Selasa, 30 Oktober 2012

Diam untuk Berlari

Akhir-akhir ini Bu Retno merasakan badannya letih, lemah, lesu, semengatnya kendor. Hidupnya mulai terasa monoton dan membosankan. Padahal selain sebagai ibu rumah tangga, iapun bekerja kantoran. Apakah usianya yang hampir mendekati kepala 5 itu penyebabnya? Semula ia yakin, itulah sebabnya. Benar kata orang bahwa ketika usia bertambah maka badan akan mulai terasa mudah lelah. Tapi setelah hampir satu bulan, Bu Retno mulai meragukan kesimpulannya sendiri. Bagaimana dengan istilah “a life begin at forty”? Bukankah kalimat itu menunjukkan betapa bergairahnya hidup di usia empat puluhan?  Ada yang salah dengan dirinya. Ada yang perlu ditinjau ulang dari kegiatan hariannya. Ada yang perlu direvisi dari rencana hidupnya. Halah, rencana? Bu Retno mulai menelisik catatan otaknya dalam menyusun rencana.

Manusia butuh rencana untuk melakukan sesuatu. Apakah itu satu jam ke depan, nanti siang, esok hari, seminggu kemudian, bulan depan, tahun depan atau bahkan sepuluh tahun mendatang. Perencanaan itu berbeda bagi setiap individu, baik berbeda dalam bentuknya maupun dalam teknis pemikirannya. Sebab semua pasti sesuai dengan kapasitas plus pengetahuannya. Tapi apapun itu, sederhana atau rumit, sistematis atau pabaliut, toh semua orang punya rencana untuk hidupnya. Adakah orang yang tidak punya rencana. Seringkali orang bilang : “aku gak punya rencana”, bahkan tidak dia sadari sebenarnya ia tengah merencanakan sesuatu. Spontanitas, adalah rencana yang datang tiba-tiba. Usai terpikirkan, tahap demi tahap penyelesaian dari bentuk kerja spontan itu akan mulai terurai. Rencana spontan. Istilah aneh … Tapi begitulah, sesederhana apapun, kerja butuh rencana. Rencana adalah bahasa yang lebih teknis dari cita-cita.

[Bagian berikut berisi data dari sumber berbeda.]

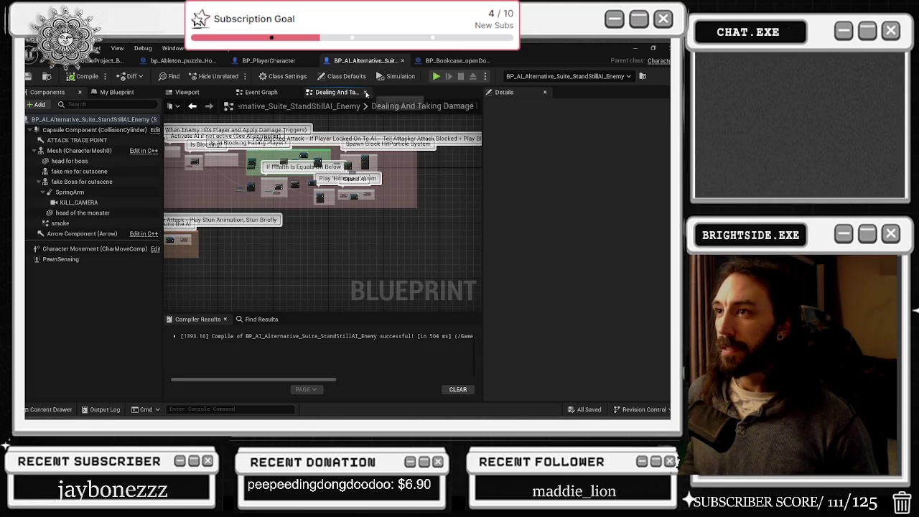
click(366, 93)
Pan and zoom the Event Graph onto the follow-player Branch, Delay and AI MoveTo chain.
mouse_move(324, 143)
mouse_down()
mouse_move(305, 162)
mouse_move(284, 151)
mouse_move(361, 124)
mouse_up()
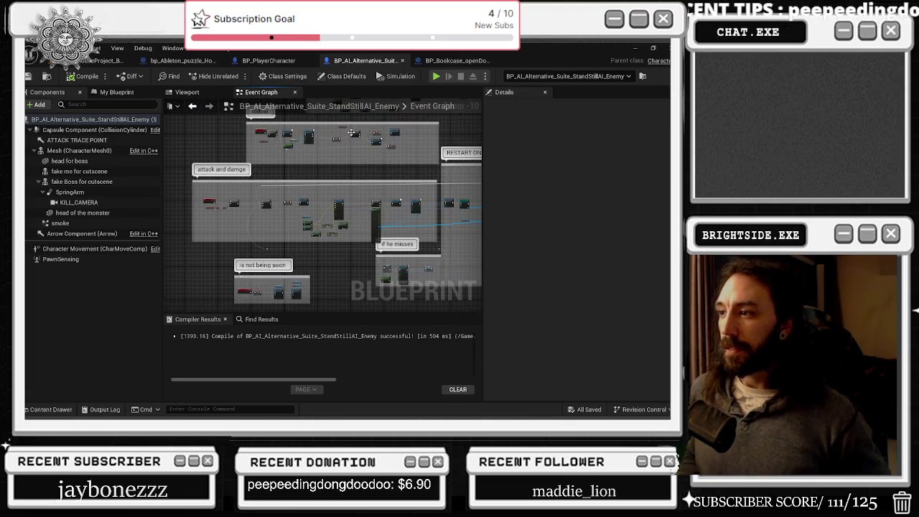
drag(306, 198, 281, 263)
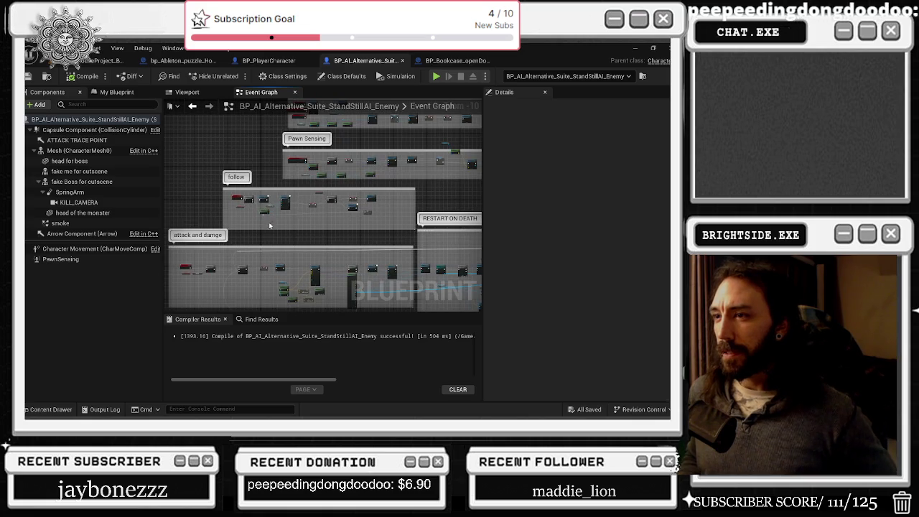
scroll(271, 232, up, 6)
scroll(214, 216, up, 1)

Ketika sebuah rencana dapat terlaksana. selesai. Selesaikah hidup?
Kita butuh rencana lain untuk tetap dinamis. Rencana dibutuhkan untuk menjaga eksistensi kemanusiaan kita, bahwa kita ada dan manfaat.

Bu Retno mulai bercermin ulang. Kegiatan hariannya tak kurang. Kerja kantor, urusan rumah (nyuci, nyetrika, ngepel, masak plus beres-beres rumah. Ia tidak punya pembantu) menemani anak-anak belajar, mengisi kajian di masjid dan kegiatan PKK di komplek rumahnya. Itu yang disebut monoton? Bu Retno sadar, kegiatannya penuh. Tapi, ia merasa mulai jenuh. Artinya dia harus membuat rencana baru. Sebuah loncatan besar? Apa?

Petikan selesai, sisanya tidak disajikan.